Ericsson beat quarterly profit expectations on Friday as savings started to kick in, fueling hopes for a recovery at the struggling mobile equipment maker and sending its shares up 15 percent.
The Swedish company, which is restructuring and has replaced much of its top management, has struggled with falling spending on networks by telecoms operators and weak emerging markets demand.
Its first-quarter loss shrank to 0.3 billion crowns ($35.6 million) from a 11.3 billion loss a year earlier and beat a mean forecast for a 2.4 billion loss in a Reuters poll of analysts.
The company cut its workforce by more than 3,000 jobs during the quarter, part of reductions that have eliminated 18,000 jobs since last July, it said.
Ericsson said factors behind the improvement included cost reductions, a continued ramp-up of its 5G-ready radio system product platform and good progress in addressing poorly performing customer contracts in managed services.
"Our efforts to improve efficiency in service delivery and common costs are starting to pay off," Chief Executive Borje Ekholm said in a statement.
Ericsson, which competes with Huawei, Nokia and ZTE, said it expected the Chinese market to decline further due to reduced 4G investments, but that its momentum was positive in its biggest market, North America.
Chief Financial Officer Carl Mellander told Reuters following the report the company had gained market share in Europe and North America. These gains have yet to show up in results due to the timing of projects, however.
Sales fell 6 percent in North America, but were up 6 percent on a currency-adjusted basis. Europe and Latin America was up 7 percent, with most of that growth coming in Latin America, the company said.
Gross margin excluding restructuring charges, was 35.9 percent, up from an adjusted gross margin of 29.9 percent in the previous quarter and above the analysts' consensus forecast of 32.1 percent.

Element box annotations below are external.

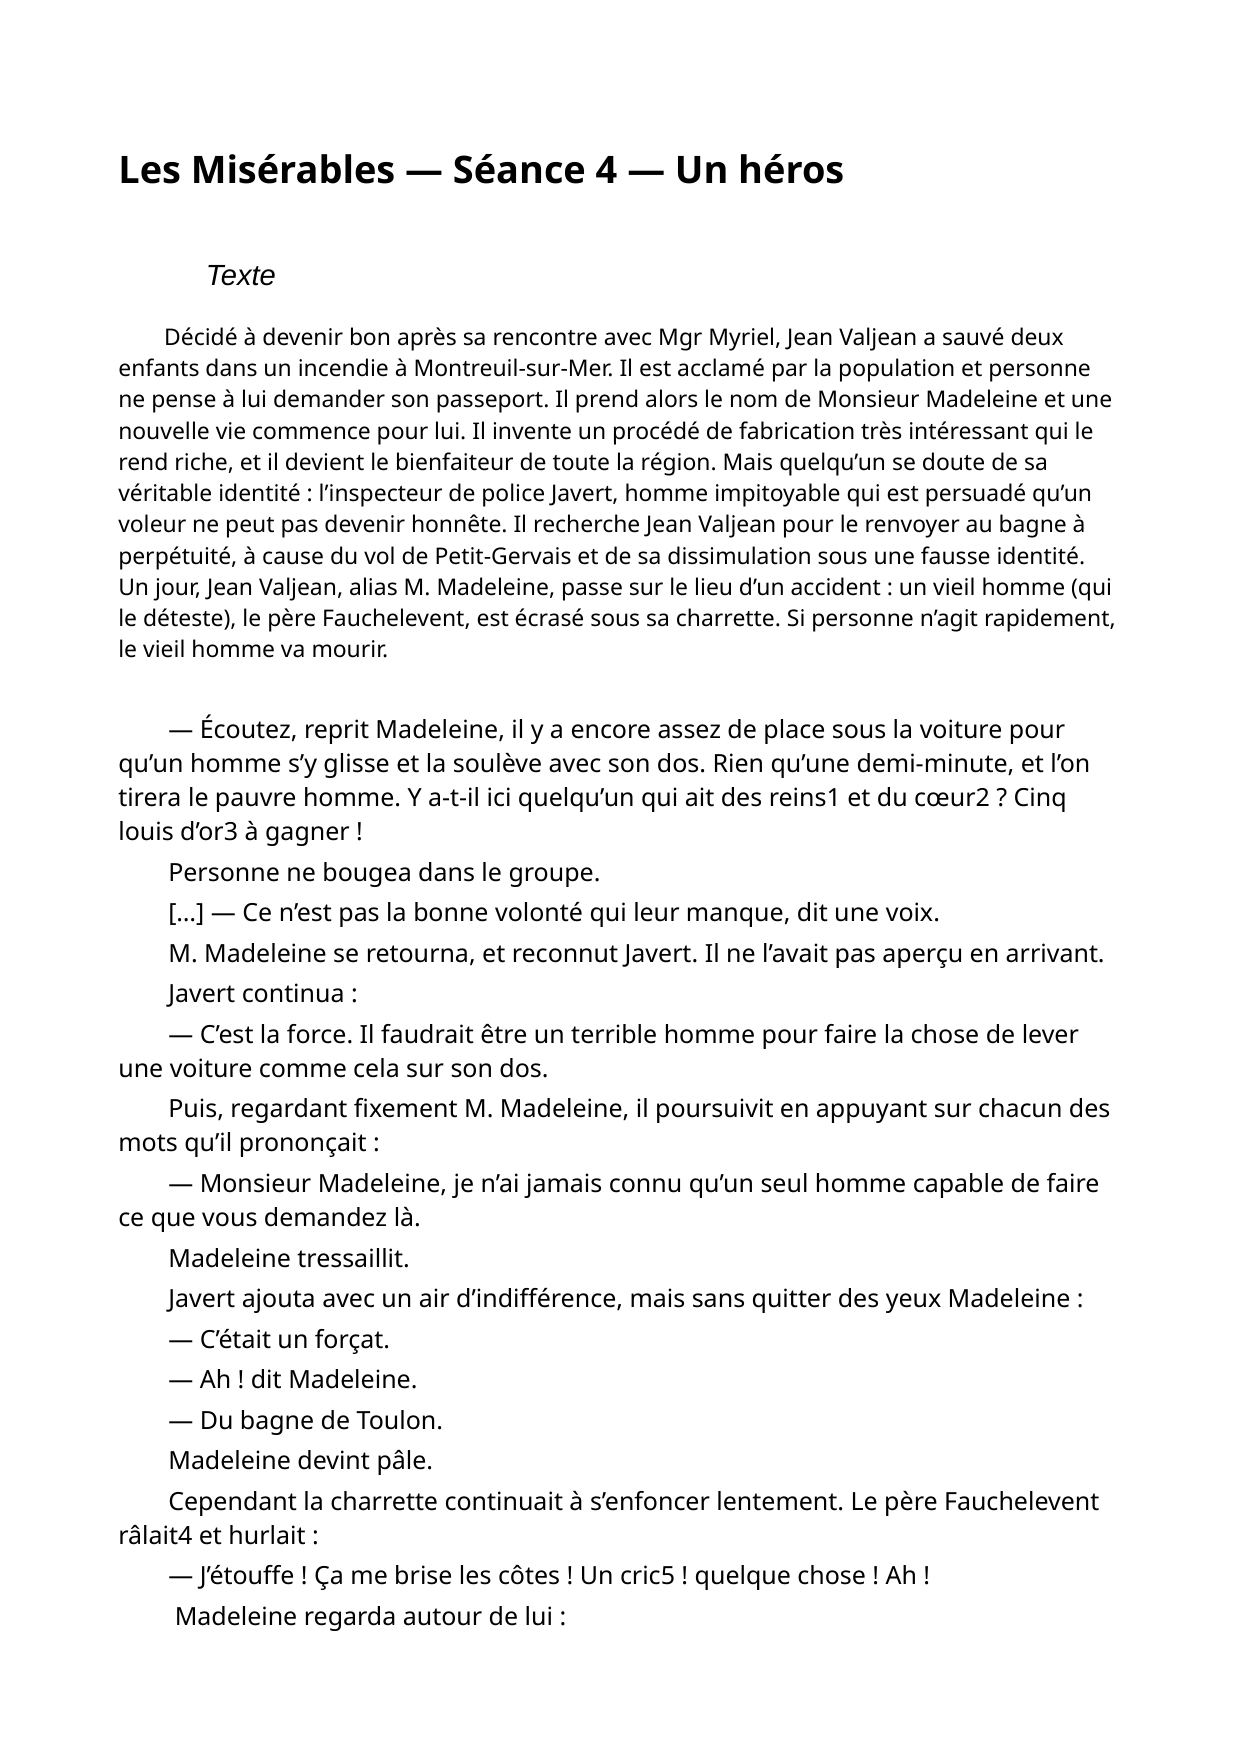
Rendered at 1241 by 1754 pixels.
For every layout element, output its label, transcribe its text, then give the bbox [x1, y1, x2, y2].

text — Monsieur Madeleine, je n’ai jamais connu qu’un seul homme capable de faire ce que vous demandez là. [118, 1166, 1122, 1234]
text Personne ne bougea dans le groupe. [118, 854, 1122, 888]
text Javert ajouta avec un air d’indifférence, mais sans quitter des yeux Madeleine : [118, 1281, 1122, 1315]
text — C’était un forçat. [118, 1321, 1122, 1355]
text Décidé à devenir bon après sa rencontre avec Mgr Myriel, Jean Valjean a sauvé deux enfants dans un incendie à Montreuil-sur-Mer. Il est acclamé par la population et personne ne pense à lui demander son passeport. Il prend alors le nom de Monsieur Madeleine et une nouvelle vie commence pour lui. Il invente un procédé de fabrication très intéressant qui le rend riche, et il devient le bienfaiteur de toute la région. Mais quelqu’un se doute de sa véritable identité : l’inspecteur de police Javert, homme impitoyable qui est persuadé qu’un voleur ne peut pas devenir honnête. Il recherche Jean Valjean pour le renvoyer au bagne à perpétuité, à cause du vol de Petit-Gervais et de sa dissimulation sous une fausse identité. Un jour, Jean Valjean, alias M. Madeleine, passe sur le lieu d’un accident : un vieil homme (qui le déteste), le père Fauchelevent, est écrasé sous sa charrette. Si personne n’agit rapidement, le vieil homme va mourir. [118, 321, 1122, 665]
text M. Madeleine se retourna, et reconnut Javert. Il ne l’avait pas aperçu en arrivant. [118, 935, 1122, 969]
text — Écoutez, reprit Madeleine, il y a encore assez de place sous la voiture pour qu’un homme s’y glisse et la soulève avec son dos. Rien qu’une demi-minute, et l’on tirera le pauvre homme. Y a-t-il ici quelqu’un qui ait des reins1 et du cœur2 ? Cinq louis d’or3 à gagner ! [118, 712, 1122, 848]
text — Ah ! dit Madeleine. [118, 1362, 1122, 1396]
subtitle Les Misérables — Séance 4 — Un héros [118, 143, 1122, 195]
text […] — Ce n’est pas la bonne volonté qui leur manque, dit une voix. [118, 895, 1122, 929]
subtitle Texte [118, 258, 1122, 292]
text Cependant la charrette continuait à s’enfoncer lentement. Le père Fauchelevent râlait4 et hurlait : [118, 1483, 1122, 1551]
text Madeleine devint pâle. [118, 1443, 1122, 1477]
text Madeleine tressaillit. [118, 1240, 1122, 1274]
text Javert continua : [118, 976, 1122, 1010]
text Madeleine regarda autour de lui : [118, 1598, 1122, 1632]
text — C’est la force. Il faudrait être un terrible homme pour faire la chose de lever une voiture comme cela sur son dos. [118, 1016, 1122, 1084]
text — J’étouffe ! Ça me brise les côtes ! Un cric5 ! quelque chose ! Ah ! [118, 1558, 1122, 1592]
text Puis, regardant fixement M. Madeleine, il poursuivit en appuyant sur chacun des mots qu’il prononçait : [118, 1091, 1122, 1159]
text — Du bagne de Toulon. [118, 1402, 1122, 1436]
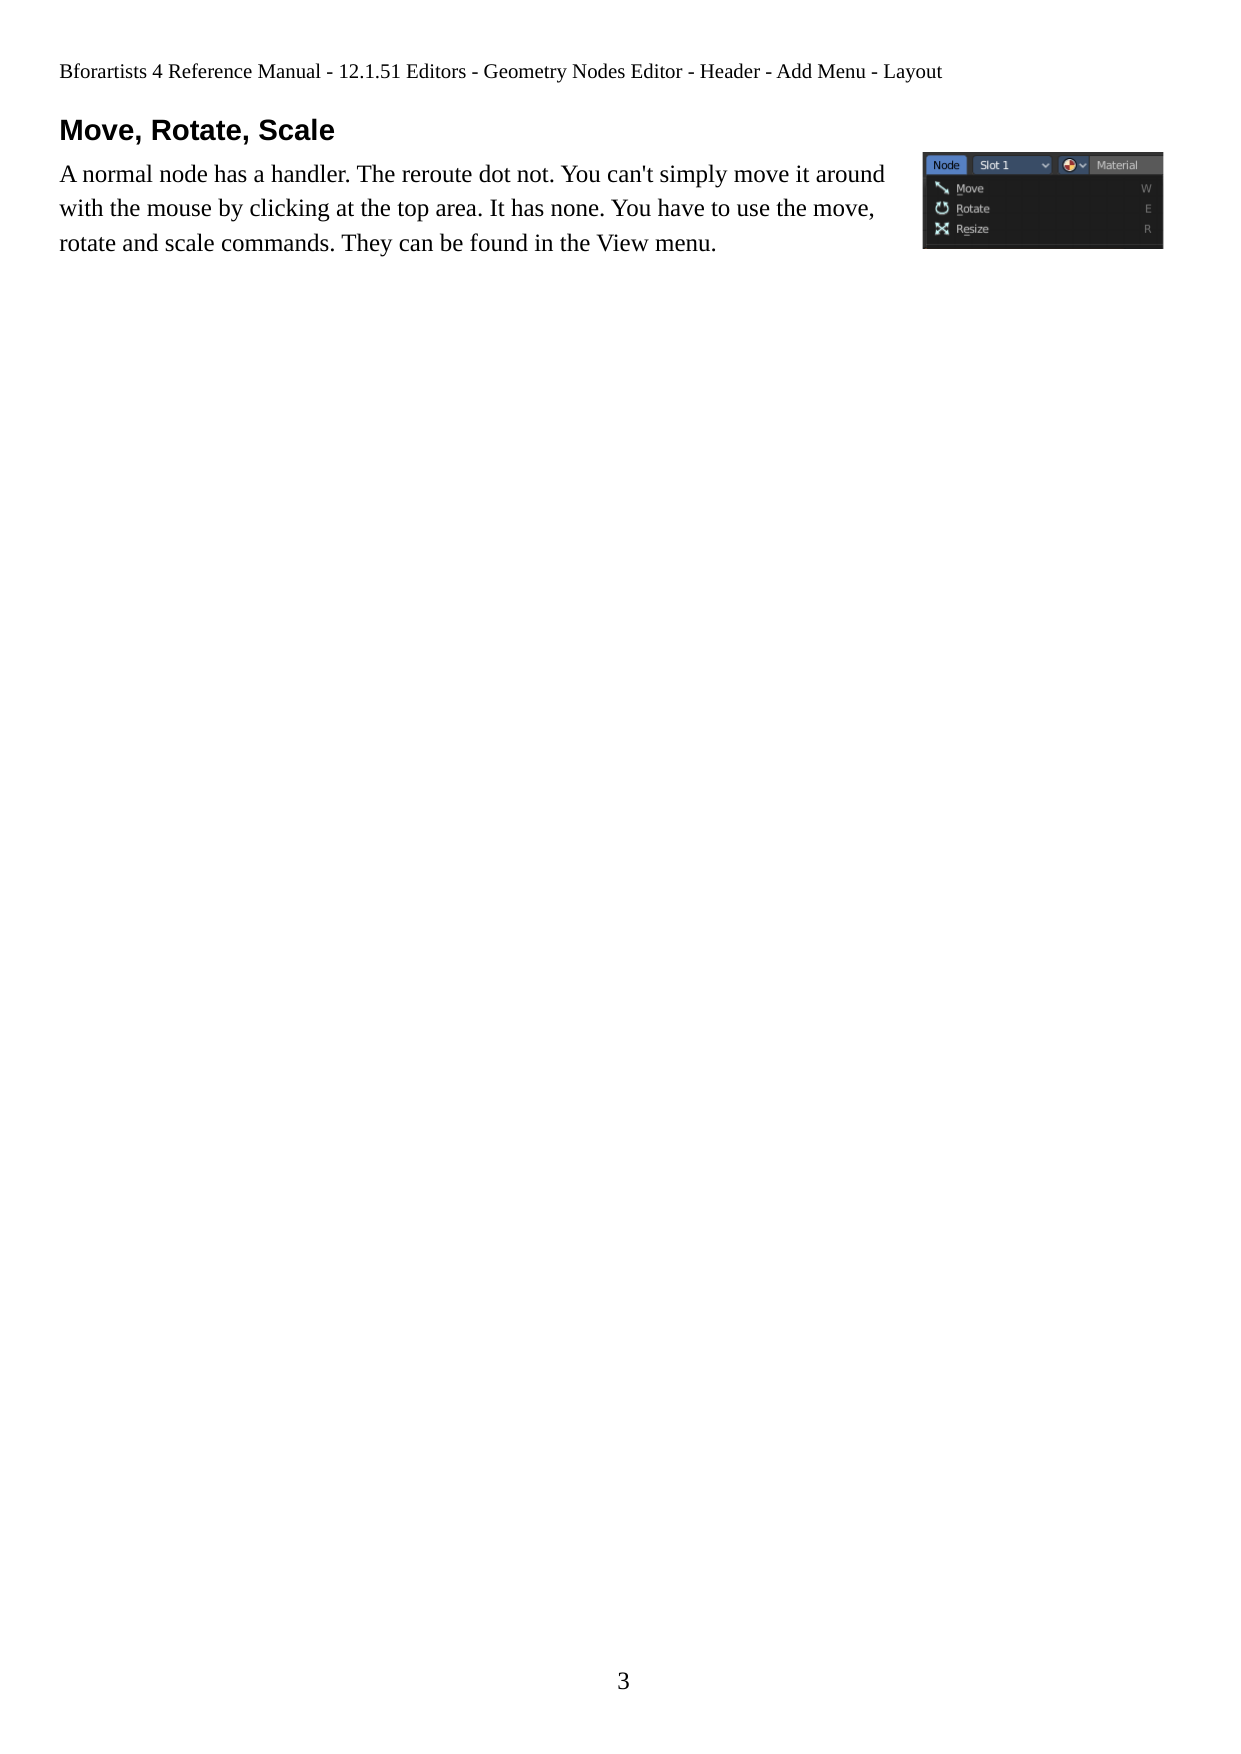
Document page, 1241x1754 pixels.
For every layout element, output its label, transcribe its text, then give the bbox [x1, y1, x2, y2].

text A normal node has a handler. The reroute dot not. You can't simply move it around with the mouse by clicking at the top area. It has none. You have to use the move, rotate and scale commands. They can be found in the View menu. [59, 159, 1181, 257]
subtitle Move, Rotate, Scale [59, 113, 1181, 146]
picture [922, 152, 1164, 249]
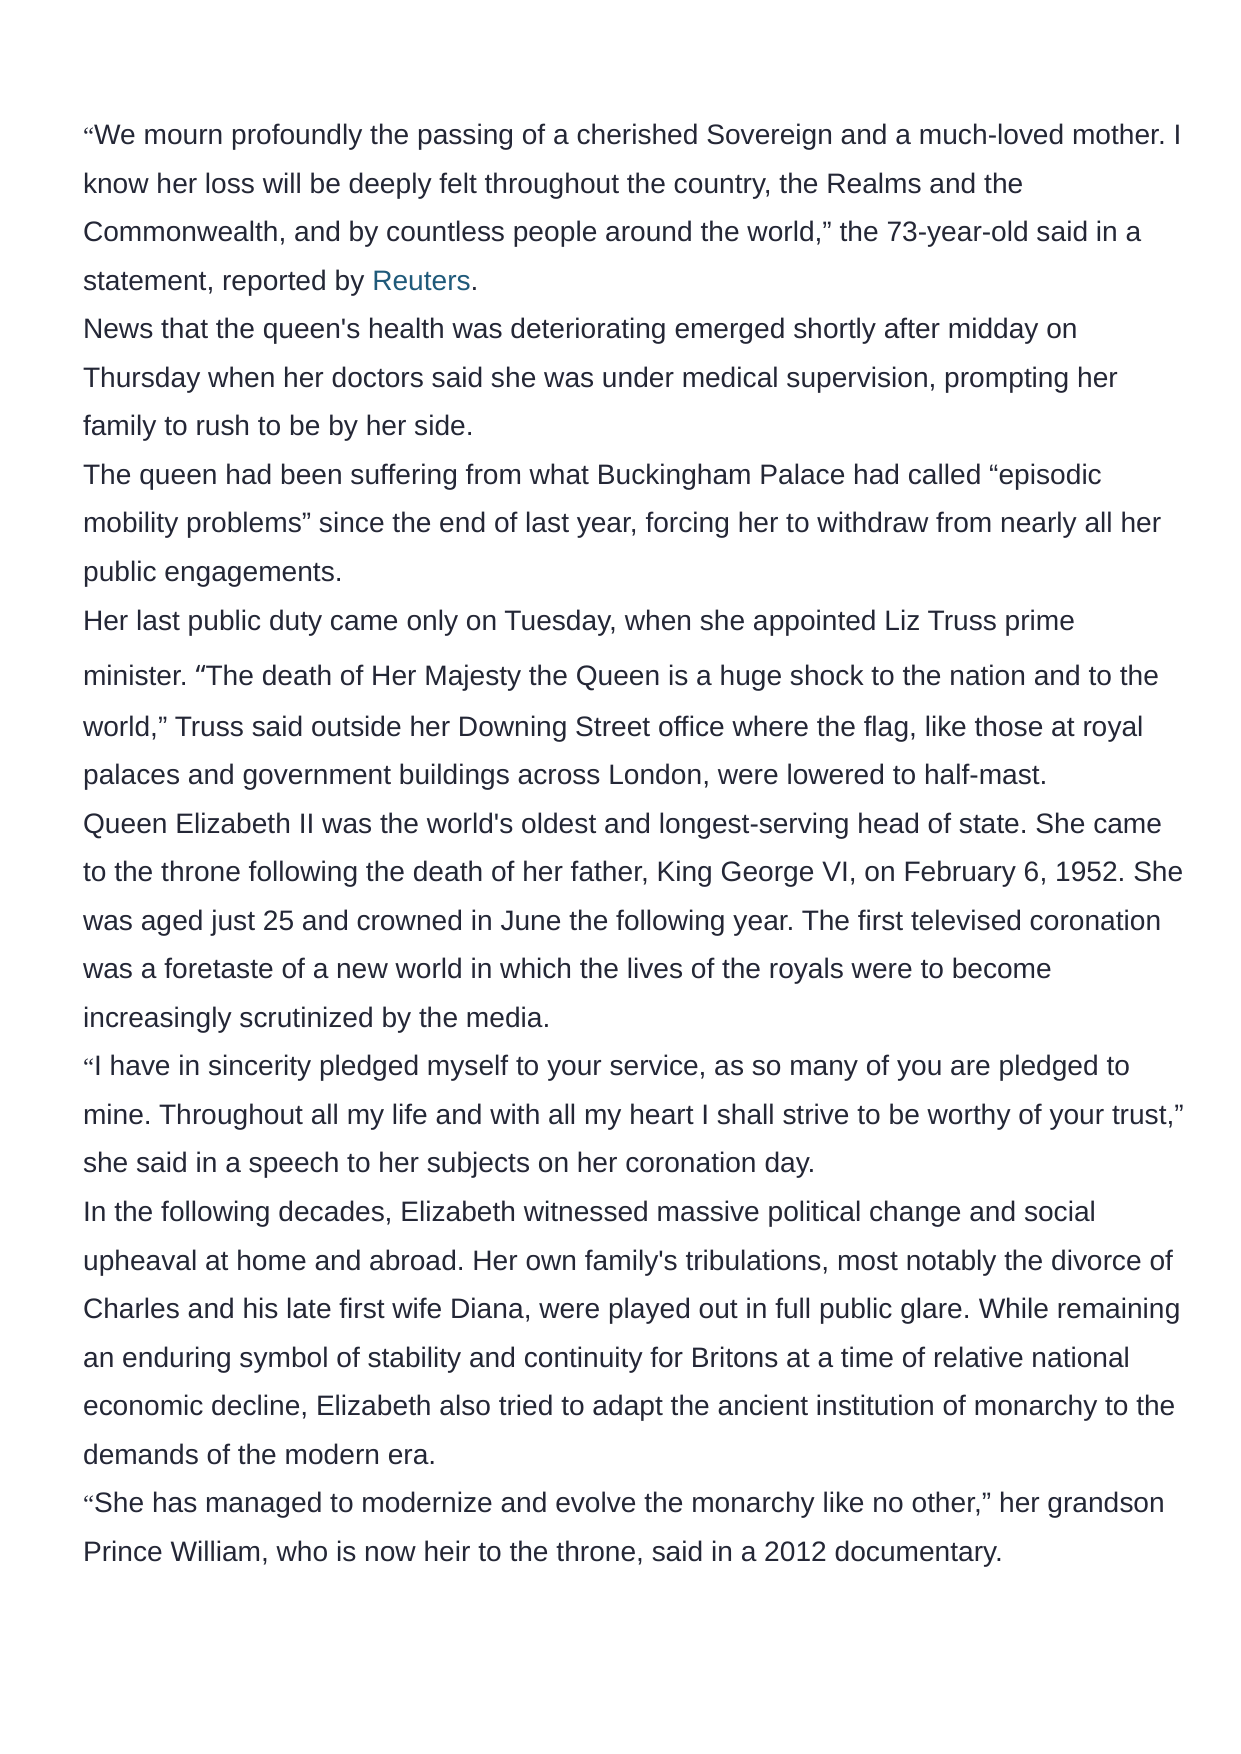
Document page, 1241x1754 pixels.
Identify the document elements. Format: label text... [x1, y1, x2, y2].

text The queen had been suffering from what Buckingham Palace had called “episodic mobility problems” since the end of last year, forcing her to withdraw from nearly all her public engagements. [83, 458, 1193, 587]
text “She has managed to modernize and evolve the monarchy like no other,” her grandson Prince William, who is now heir to the throne, said in a 2012 documentary. [83, 1486, 1193, 1567]
text “We mourn profoundly the passing of a cherished Sovereign and a much-loved mother. I know her loss will be deeply felt throughout the country, the Realms and the Commonwealth, and by countless people around the world,” the 73-year-old said in a statement, reported by Reuters. [83, 118, 1193, 296]
text Her last public duty came only on Tuesday, when she appointed Liz Truss prime minister. “The death of Her Majesty the Queen is a huge shock to the nation and to the world,” Truss said outside her Downing Street office where the flag, like those at royal palaces and government buildings across London, were lowered to half-mast. [83, 603, 1193, 791]
text Queen Elizabeth II was the world's oldest and longest-serving head of state. She came to the throne following the death of her father, King George VI, on February 6, 1952. She was aged just 25 and crowned in June the following year. The first televised coronation was a foretaste of a new world in which the lives of the royals were to become increasingly scrutinized by the media. [83, 807, 1193, 1033]
text In the following decades, Elizabeth witnessed massive political change and social upheaval at home and abroad. Her own family's tribulations, most notably the divorce of Charles and his late first wife Diana, were played out in full public glare. While remaining an enduring symbol of stability and continuity for Britons at a time of relative national economic decline, Elizabeth also tried to adapt the ancient institution of monarchy to the demands of the modern era. [83, 1195, 1193, 1470]
text News that the queen's health was deteriorating emerged shortly after midday on Thursday when her doctors said she was under medical supervision, prompting her family to rush to be by her side. [83, 312, 1193, 442]
text “I have in sincerity pledged myself to your service, as so many of you are pledged to mine. Throughout all my life and with all my heart I shall strive to be worthy of your trust,” she said in a speech to her subjects on her coronation day. [83, 1049, 1193, 1179]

It has vowed to attain gross margins of 37-39 percent by 2020.
Mellander said that half of the gross margin improvement came from costs savings, while another third was tied to sales of the Ericsson Radio System, which is key to future upgrades.
"The big jump in profitability provides evidence that Ericsson's efforts at cost reduction, addressing loss-making contracts and investing in R&D is paying off," said Liberum analyst Janardan Menon, who holds a "neutral" rating on the stock.
Redeye financial analyst Greger Johansson said gross margin for Ericsson is typically better in the first quarter than other periods of the year, so the big question is how sustainable these improvements would be.
Nonetheless, Johansson said he plans to raise his forecasts.
Ericsson still has work to do. Its operating margin was -0.7 percent versus a goal for an operating margin of at least 10 percent by 2020 and at least 12 percent beyond 2020.
The company is aiming for at least 10 billion Swedish crowns of annual savings by mid-2018, and Ekholm said last month the company would reach that on time.